═══ Material to process ═══

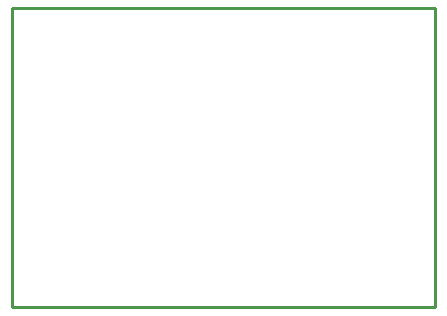
<source format=gko>
G04 Layer_Color=16711935*
%FSLAX25Y25*%
%MOIN*%
G70*
G01*
G75*
%ADD15C,0.01000*%
D15*
X0Y0D02*
X141000D01*
Y-99500D02*
Y0D01*
X0Y-99500D02*
X141000D01*
X0D02*
Y0D01*
M02*

</source>
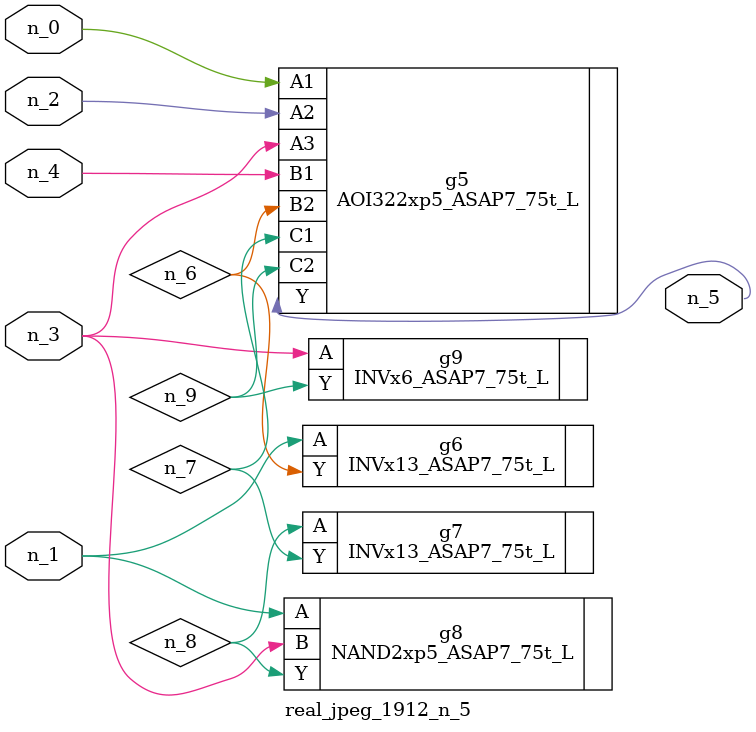
<source format=v>
module real_jpeg_1912_n_5 (n_4, n_0, n_1, n_2, n_3, n_5);

input n_4;
input n_0;
input n_1;
input n_2;
input n_3;

output n_5;

wire n_8;
wire n_6;
wire n_7;
wire n_9;

AOI322xp5_ASAP7_75t_L g5 ( 
.A1(n_0),
.A2(n_2),
.A3(n_3),
.B1(n_4),
.B2(n_6),
.C1(n_7),
.C2(n_9),
.Y(n_5)
);

INVx13_ASAP7_75t_L g6 ( 
.A(n_1),
.Y(n_6)
);

NAND2xp5_ASAP7_75t_L g8 ( 
.A(n_1),
.B(n_3),
.Y(n_8)
);

INVx6_ASAP7_75t_L g9 ( 
.A(n_3),
.Y(n_9)
);

INVx13_ASAP7_75t_L g7 ( 
.A(n_8),
.Y(n_7)
);


endmodule
</source>
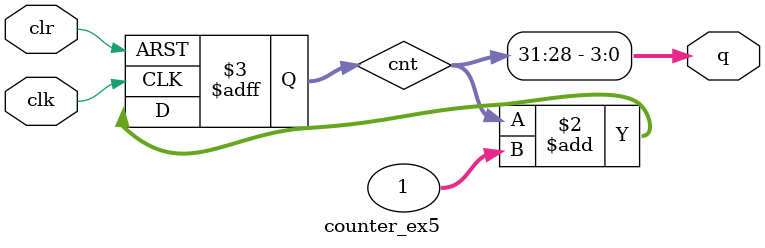
<source format=v>
module counter_ex5(clk,clr,q);
    
    input clk,clr;
    output [3:0] q;
    
    reg [31:0] cnt;
    
    always @(posedge clr or posedge clk)
    begin
        if(clr)
            cnt <= 32'h00000000;
        else
            cnt <= cnt + 1;
    end
    
    assign q = cnt[31:28];
    
endmodule
</source>
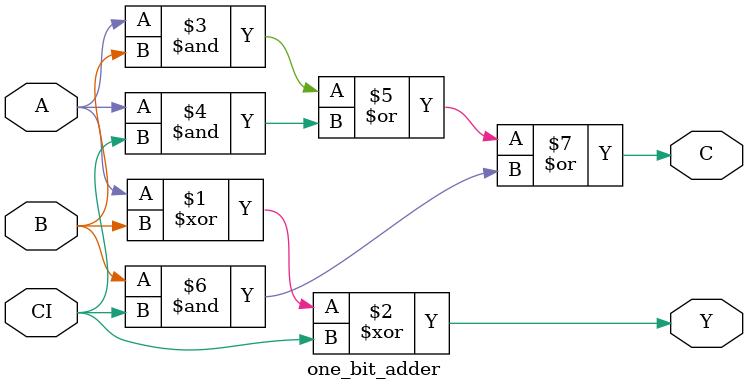
<source format=v>
module one_bit_adder(A, B, CI, Y, C);

	input A;

	input B;

	input CI;

	

	output Y;

	output C;

	

	assign Y = (A^B) ^ CI;

	assign C = (A & B) | (A & CI) | (B & CI);

	

endmodule

</source>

═══

Set down the whole listing exactly as given, except for the pictures.

<source format=gko>
G04 Layer_Color=16711935*
%FSLAX25Y25*%
%MOIN*%
G70*
G01*
G75*
%ADD15C,0.01000*%
D15*
X0Y0D02*
X141000D01*
Y-99500D02*
Y0D01*
X0Y-99500D02*
X141000D01*
X0D02*
Y0D01*
M02*

</source>
<source format=v>
module real_jpeg_1912_n_5 (n_4, n_0, n_1, n_2, n_3, n_5);

input n_4;
input n_0;
input n_1;
input n_2;
input n_3;

output n_5;

wire n_8;
wire n_6;
wire n_7;
wire n_9;

AOI322xp5_ASAP7_75t_L g5 ( 
.A1(n_0),
.A2(n_2),
.A3(n_3),
.B1(n_4),
.B2(n_6),
.C1(n_7),
.C2(n_9),
.Y(n_5)
);

INVx13_ASAP7_75t_L g6 ( 
.A(n_1),
.Y(n_6)
);

NAND2xp5_ASAP7_75t_L g8 ( 
.A(n_1),
.B(n_3),
.Y(n_8)
);

INVx6_ASAP7_75t_L g9 ( 
.A(n_3),
.Y(n_9)
);

INVx13_ASAP7_75t_L g7 ( 
.A(n_8),
.Y(n_7)
);


endmodule
</source>
<source format=v>
module counter_ex5(clk,clr,q);
    
    input clk,clr;
    output [3:0] q;
    
    reg [31:0] cnt;
    
    always @(posedge clr or posedge clk)
    begin
        if(clr)
            cnt <= 32'h00000000;
        else
            cnt <= cnt + 1;
    end
    
    assign q = cnt[31:28];
    
endmodule
</source>
<source format=v>
module one_bit_adder(A, B, CI, Y, C);

	input A;

	input B;

	input CI;

	

	output Y;

	output C;

	

	assign Y = (A^B) ^ CI;

	assign C = (A & B) | (A & CI) | (B & CI);

	

endmodule

</source>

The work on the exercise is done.